子どもが食に興味を持つことで作ること、食卓を囲むことに意欲が
――確かに、あくせくと準備に追われて食事の時間を楽しめていない親は多いかもしれません。
志麻さん:私、フランス人のお母さんを見たときに衝撃を受けたんです。
私の母は料理が好きで、好きだから楽しそうに料理をしていたんですけど、食べるときに一番最後に席についてかきこむように食べて、さっさと洗い物をはじめるみたいな感じだったんですね。今思うと、お母さんて、楽しんで食事してたのかな?って。
フランスのお母さんは「食べること」がメインなんですよ。気楽に料理をして、食卓を一緒に囲んで会話をしながら楽しんで食べているという感じで。そこに衝撃を受けて、なんていい文化なんだろうと思ったんですよね。

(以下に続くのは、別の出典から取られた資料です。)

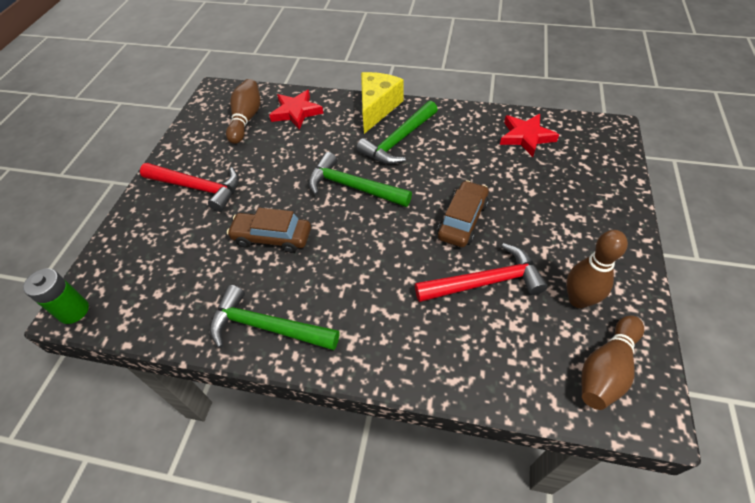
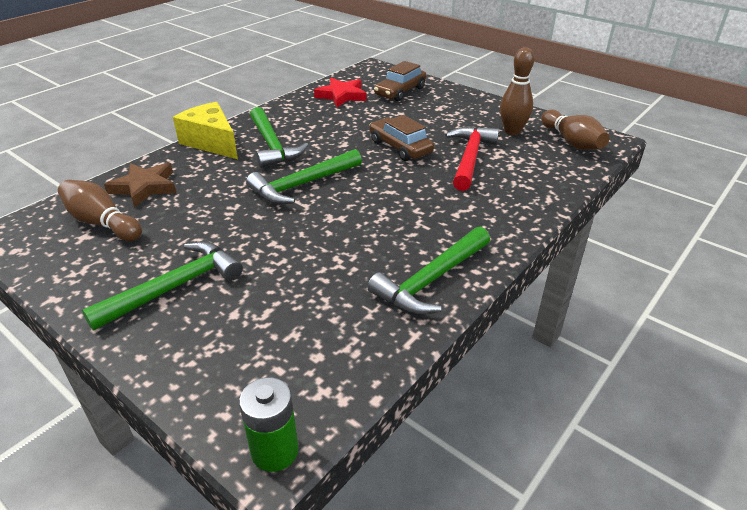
camera: 65 degrees left, 15 degrees down
red hammer [140,163,239,212] -> green hammer [82,241,243,331]
brown car [227,208,311,253] -> brown car moved to [374,61,426,101]
red star [269,90,323,130] -> brown star [104,163,176,208]

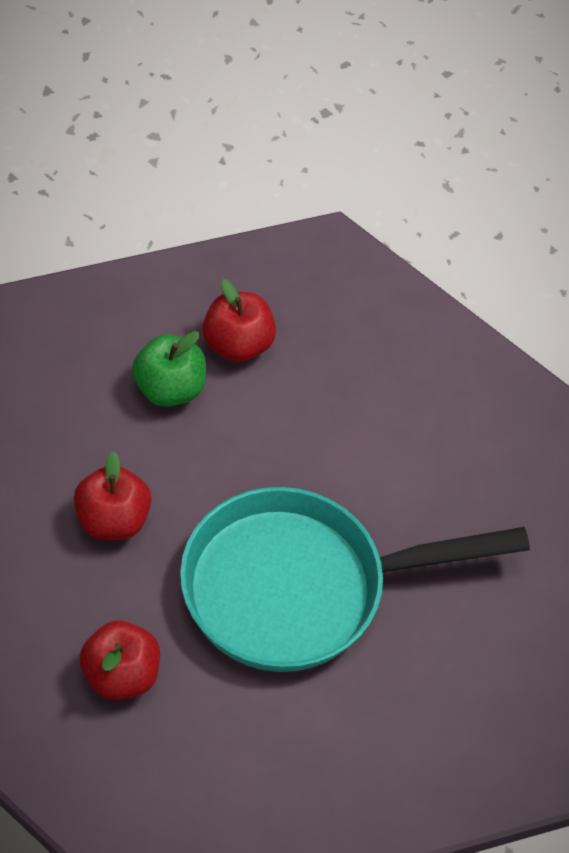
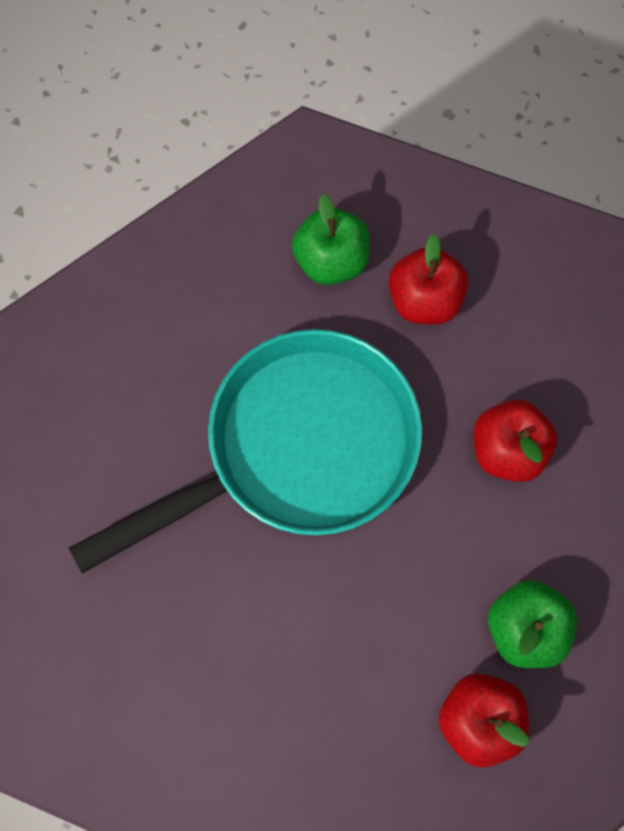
camera: 165 degrees right, 15 degrees up
none -> green apple [292,194,370,285]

料理が苦手な人は作るのも苦痛だろうけど、「食べることを楽しむ」っていう目的のためにみんな料理を作っている、という感じがいいなあと。
――すごく素敵ですね。そういうふうに食事の時間を楽しむ文化だと、子どもも自然と食に興味を持ちそうです。
志麻さん:うちは、私がこういう仕事をしていることもあって、子どもふたりとも食に興味がもともとあるのですが、ふだんから作る姿を見せていたり、長男も2歳のときから包丁を持たせて切らせたりとか、興味のあることはやらせてあげたりしていますね。

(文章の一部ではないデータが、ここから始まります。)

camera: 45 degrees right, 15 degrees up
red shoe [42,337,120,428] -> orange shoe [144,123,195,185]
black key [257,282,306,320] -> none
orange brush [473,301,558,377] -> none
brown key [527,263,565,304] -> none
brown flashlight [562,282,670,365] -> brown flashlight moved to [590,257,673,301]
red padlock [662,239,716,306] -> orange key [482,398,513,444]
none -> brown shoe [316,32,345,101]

余裕があるときは、そうやって手伝ってもらうこともあります。
――2歳から包丁! すごいですね。
志麻さん:私も愛用している包丁がペティナイフなんですが、小さいので子どもでも持ちやすいんですよ。子ども用の包丁って、意外と大きくて怖くないですか?
ペティナイフくらいだったら、おままごとの包丁と同じサイズで刃渡りも短いので、持ちやすいし怪我もしにくいです。

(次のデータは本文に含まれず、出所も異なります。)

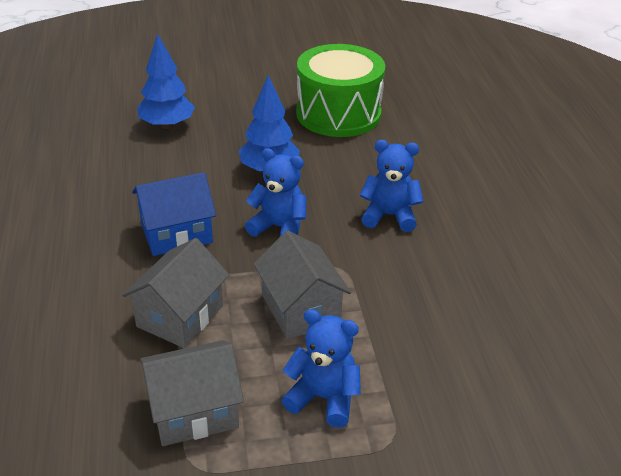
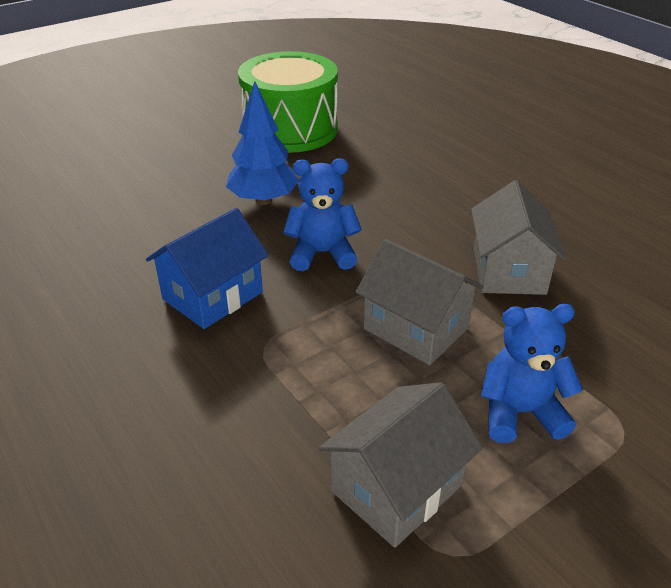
camera: 25 degrees left, 0 degrees up
grey house [122,238,229,348] -> grey house moved to [471,180,566,295]
blue tree [137,34,195,129] -> none
blue teddy bear [360,140,423,232] -> none

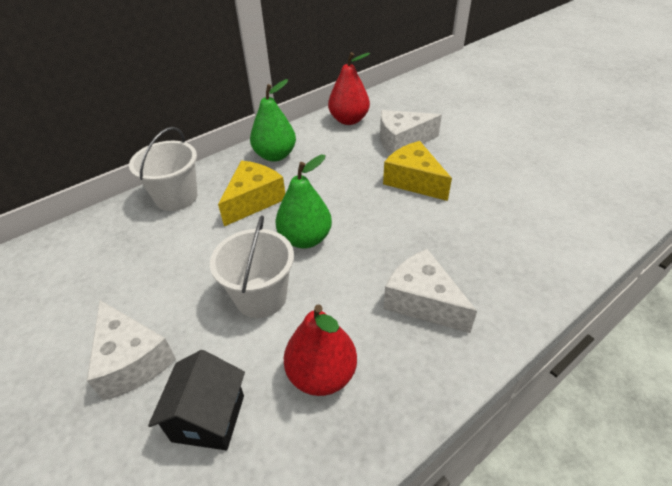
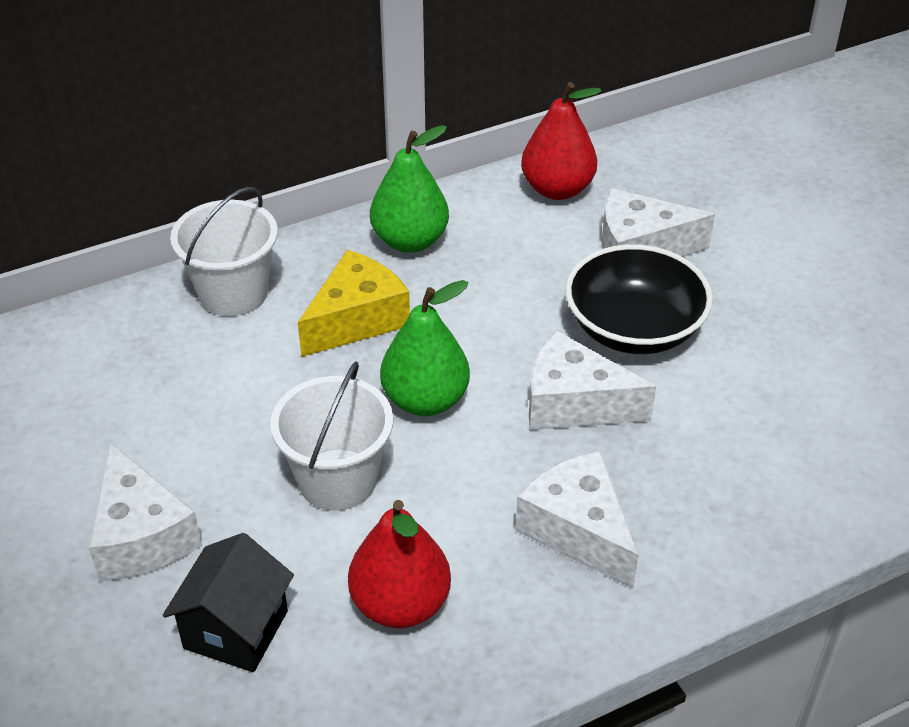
camera: 10 degrees right, 0 degrees up
yellow cheese [383,141,452,201] -> black bowl [565,244,713,354]
none -> white cheese [529,330,656,430]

ペティナイフを持たせて、一緒に手を添えて切ってあげるとわりとなんでも切れます。1から全部作って食べたら「おいしいね~」につながるし、おいしくできるとうれしいし、また次につながっていく感じがします。
今ではハヤシライスを全部一から作ったりしています(笑)。
小さいころから自然に、楽しく料理をすることを教わっていれば、作ることを苦に思わないし、好きでいられる。誰からも矯正されていない状態で、遊びの一環で親が一緒にしてあげることで、変わると思います。
大皿から取り分けるスタイルで子どもも責任感が芽生える
――食卓では、鍋やフライパンごと、もしくは大皿でどんと出して取り分けるスタイルだそうですね。
志麻さん:日本は一汁三菜が基本ですよね。フランスは、鍋で煮込んだものをそのまま出して取り分けるっていうスタイルなんです。
我が家は日本とフランスの文化半分半分ですが、料理は和洋中問わず鍋のまま出します。盛りつけなくていいからすごく楽だし、子どもが親と同じものを取り分けるアクションが入るので、そこにみんな意識がいくし、会話も生まれます。
取り分けるのが楽しいし、どのくらい食べられるかも自分から言うようになるので、子どもにとってもいいように思います。
子どもも食べたくないときや食欲がないときが親と同じようにありますよね。自分で食べる量を決めて取り分けるので、それを残したら怒りますよ。でも、それで怒られても子どもも納得がいきますよね。親が量を決めて取り分けたものを残して怒られるのは、腑に落ちない(笑)。
洗い物が減るというのもうれしいですね。
――鍋ごとメイン料理をドンと出すということは、それだけで肉も野菜も入っている感じですか?
志麻さん:野菜がいっぱい入った煮込み料理ならそれ一品でも完結できるし、焼いた肉とかだったら茹でた野菜を付け合わせで出したり、スープやサラダを添えたり。
栄養バランスを考えることももちろん大切ですが、その季節のものを食べようとか、今日は牛肉を食べたから明日は魚にしようとか、そのくらいゆるいバランスで考えていていいと思うんです。